> TO DO
Copy the records word for word. Pictures do not go in.

> MATERIAL TO PROCESS

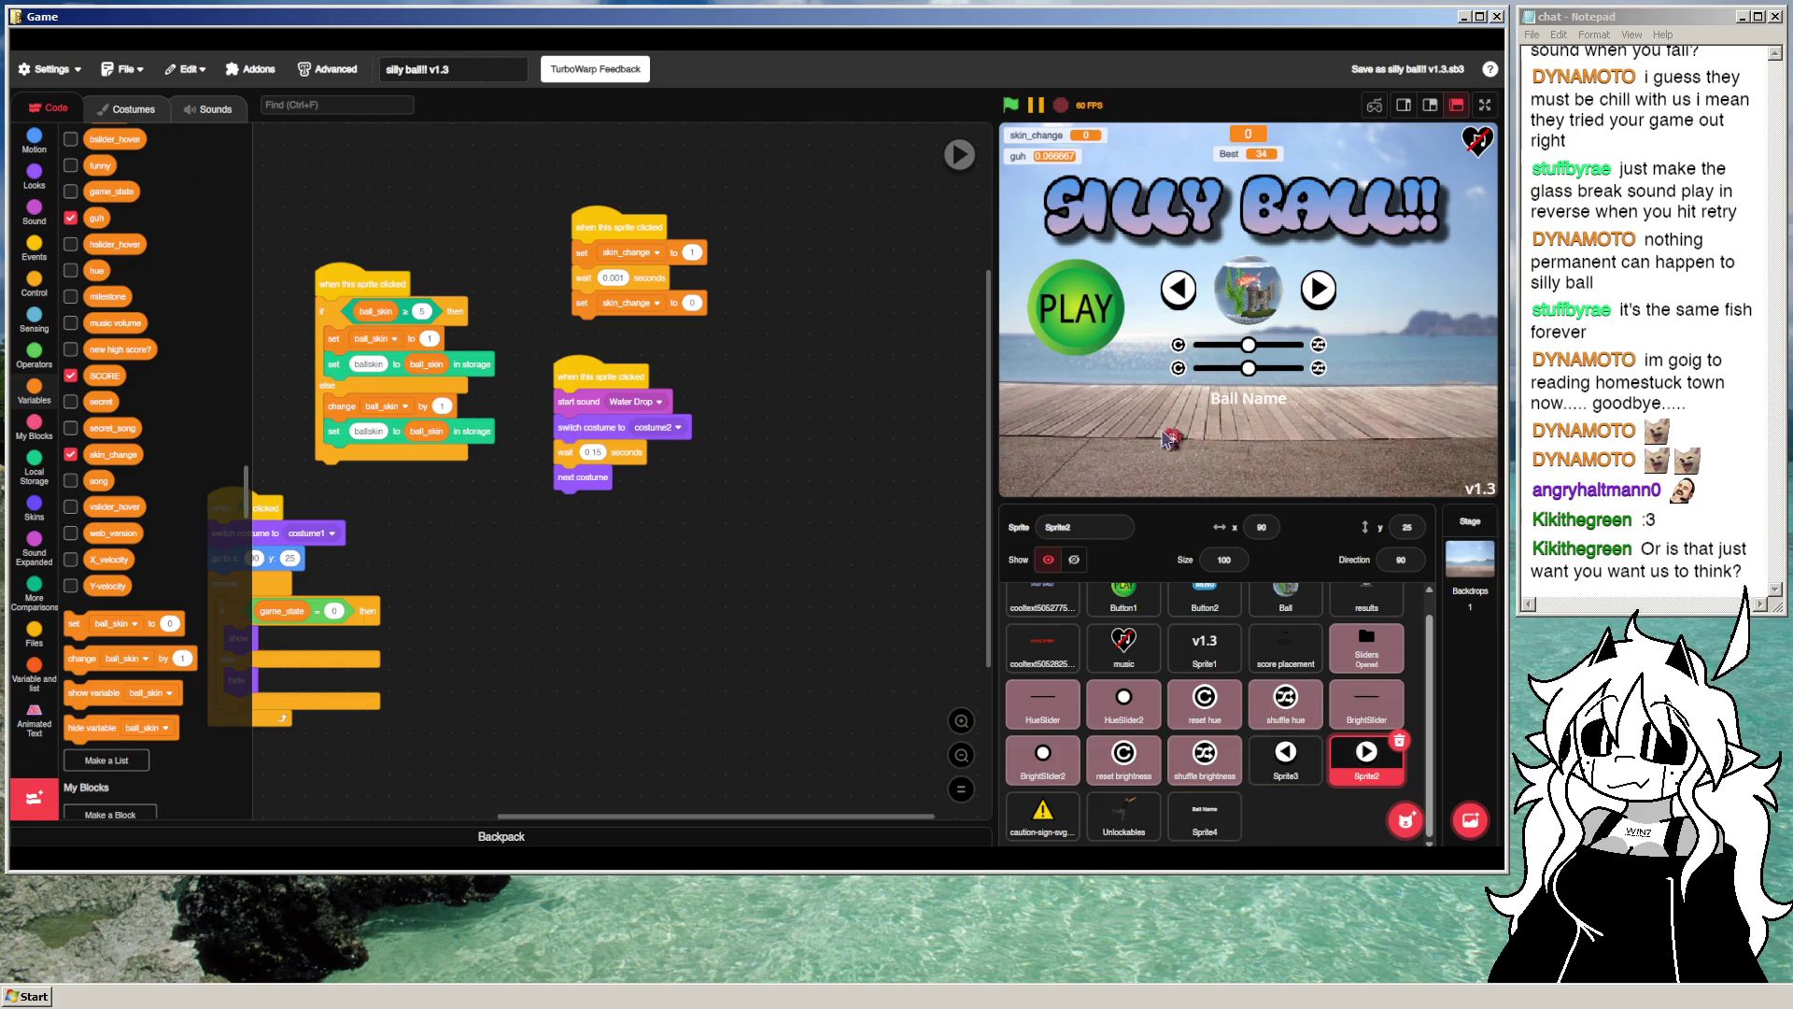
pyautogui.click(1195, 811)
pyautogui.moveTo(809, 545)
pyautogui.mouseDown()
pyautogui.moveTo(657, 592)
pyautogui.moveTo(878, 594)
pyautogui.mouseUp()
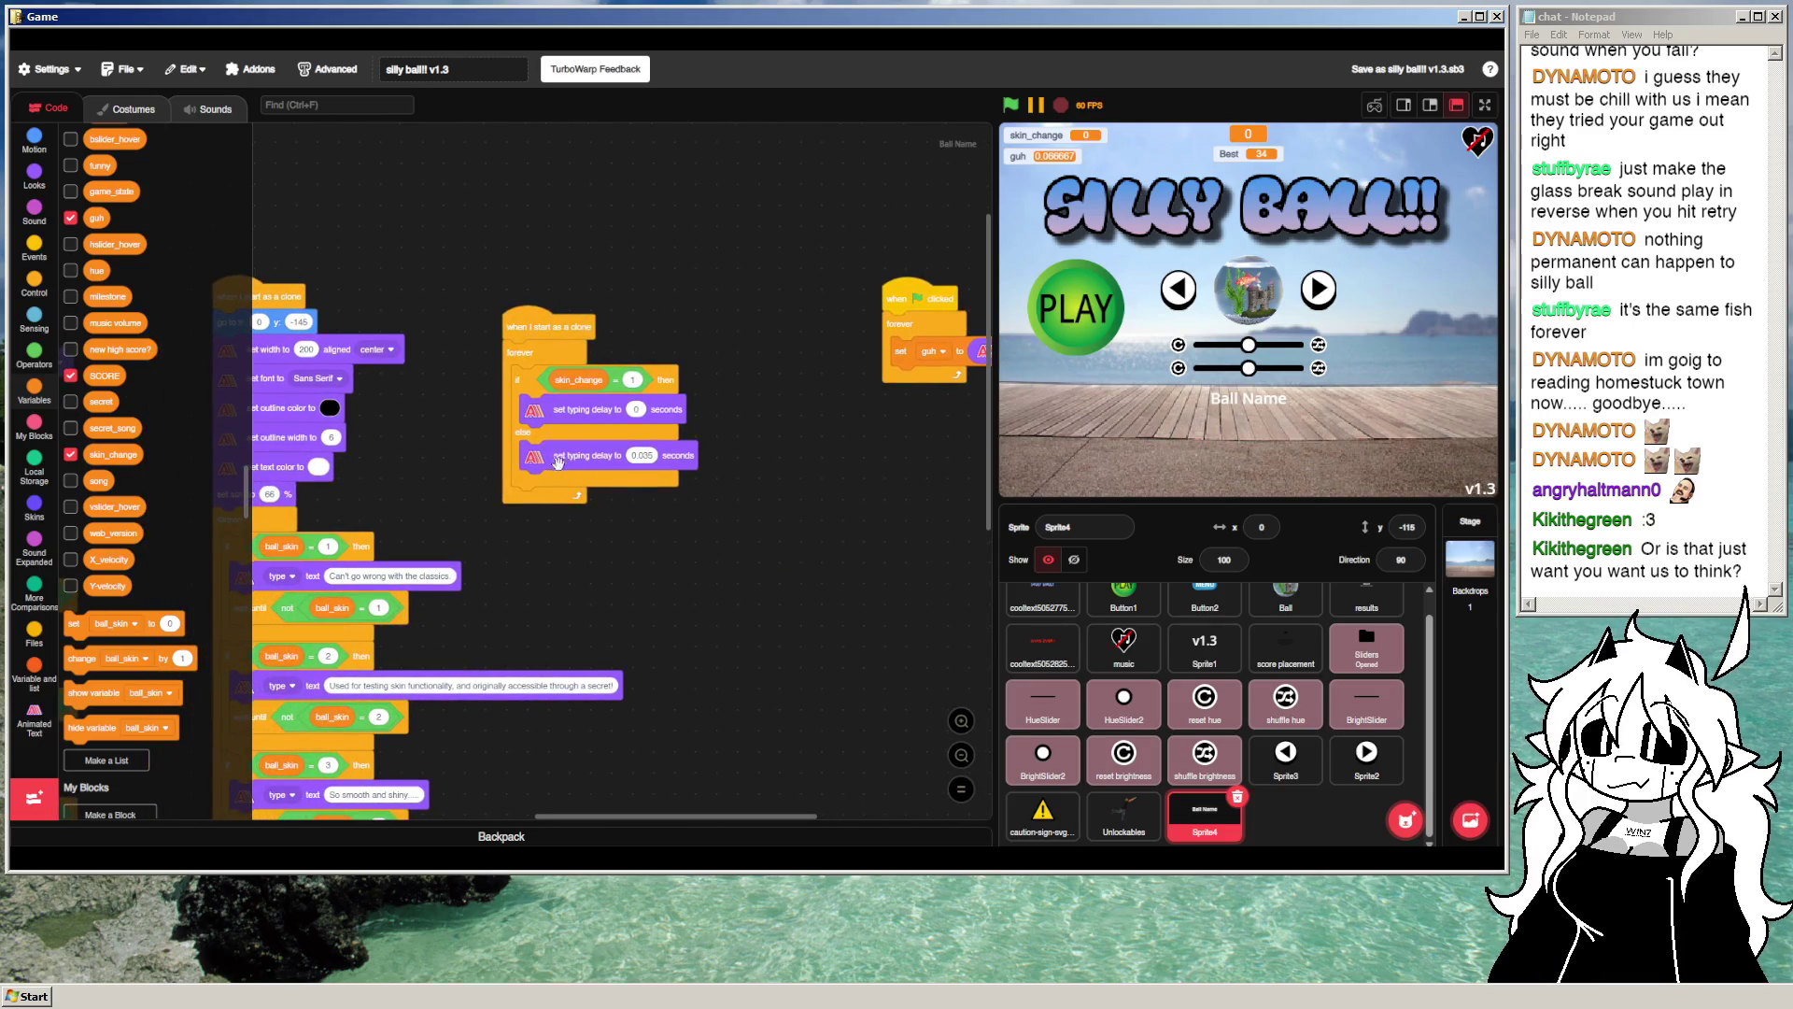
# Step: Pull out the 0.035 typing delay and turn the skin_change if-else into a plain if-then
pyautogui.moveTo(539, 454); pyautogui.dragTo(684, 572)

> YOUR SOLUTION
pyautogui.click(1195, 811)
pyautogui.moveTo(809, 545)
pyautogui.mouseDown()
pyautogui.moveTo(657, 592)
pyautogui.moveTo(878, 594)
pyautogui.mouseUp()
# Step: Pull out the 0.035 typing delay and turn the skin_change if-else into a plain if-then
pyautogui.moveTo(539, 454); pyautogui.dragTo(684, 572)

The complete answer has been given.